-------- SOURCE DATA

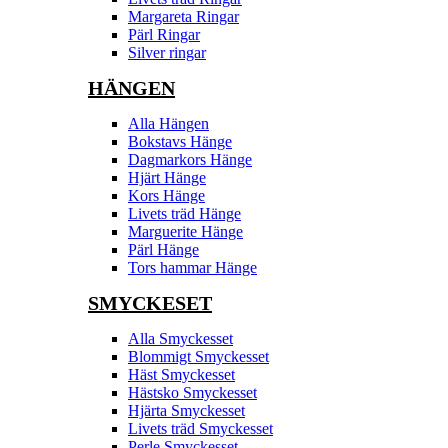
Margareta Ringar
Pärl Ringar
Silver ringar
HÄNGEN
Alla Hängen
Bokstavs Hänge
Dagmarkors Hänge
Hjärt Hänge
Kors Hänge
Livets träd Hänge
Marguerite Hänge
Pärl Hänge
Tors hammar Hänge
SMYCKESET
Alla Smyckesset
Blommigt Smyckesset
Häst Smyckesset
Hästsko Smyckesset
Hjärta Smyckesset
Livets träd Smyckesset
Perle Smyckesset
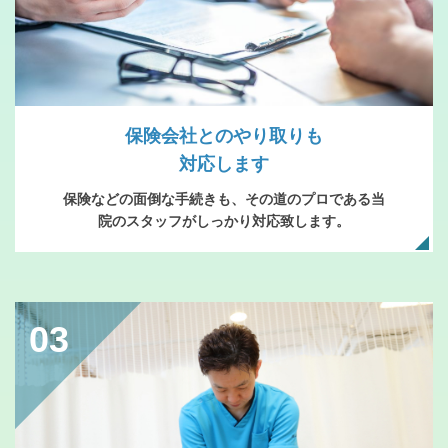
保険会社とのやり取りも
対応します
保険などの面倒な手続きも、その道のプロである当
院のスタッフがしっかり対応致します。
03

----------------
-------- SOURCE DATA

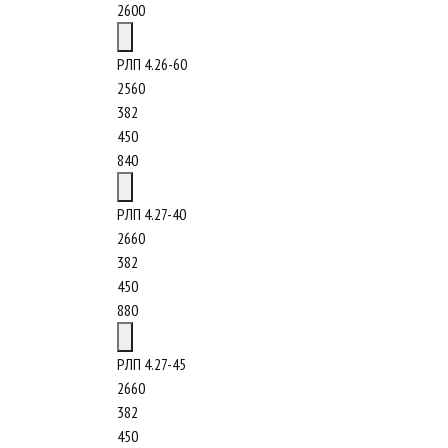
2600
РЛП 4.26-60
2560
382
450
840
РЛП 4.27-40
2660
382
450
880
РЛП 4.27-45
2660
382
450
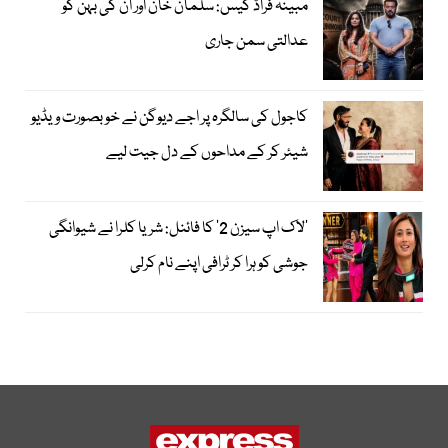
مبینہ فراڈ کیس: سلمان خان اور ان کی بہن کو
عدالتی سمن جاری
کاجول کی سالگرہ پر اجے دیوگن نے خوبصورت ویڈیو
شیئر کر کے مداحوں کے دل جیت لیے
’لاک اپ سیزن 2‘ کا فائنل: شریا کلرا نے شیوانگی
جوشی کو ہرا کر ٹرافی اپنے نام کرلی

----------------

Recast the material from the line with "مبینہ فراڈ کیس: سلمان خان اور ان کی بہن کو" through the line with "جوشی کو ہرا کر ٹرافی اپنے نام کرلی" as a numbered list, including both of those lines and leaving out any blank lines.

1. مبینہ فراڈ کیس: سلمان خان اور ان کی بہن کو
2. عدالتی سمن جاری
3. کاجول کی سالگرہ پر اجے دیوگن نے خوبصورت ویڈیو
4. شیئر کر کے مداحوں کے دل جیت لیے
5. ’لاک اپ سیزن 2‘ کا فائنل: شریا کلرا نے شیوانگی
6. جوشی کو ہرا کر ٹرافی اپنے نام کرلی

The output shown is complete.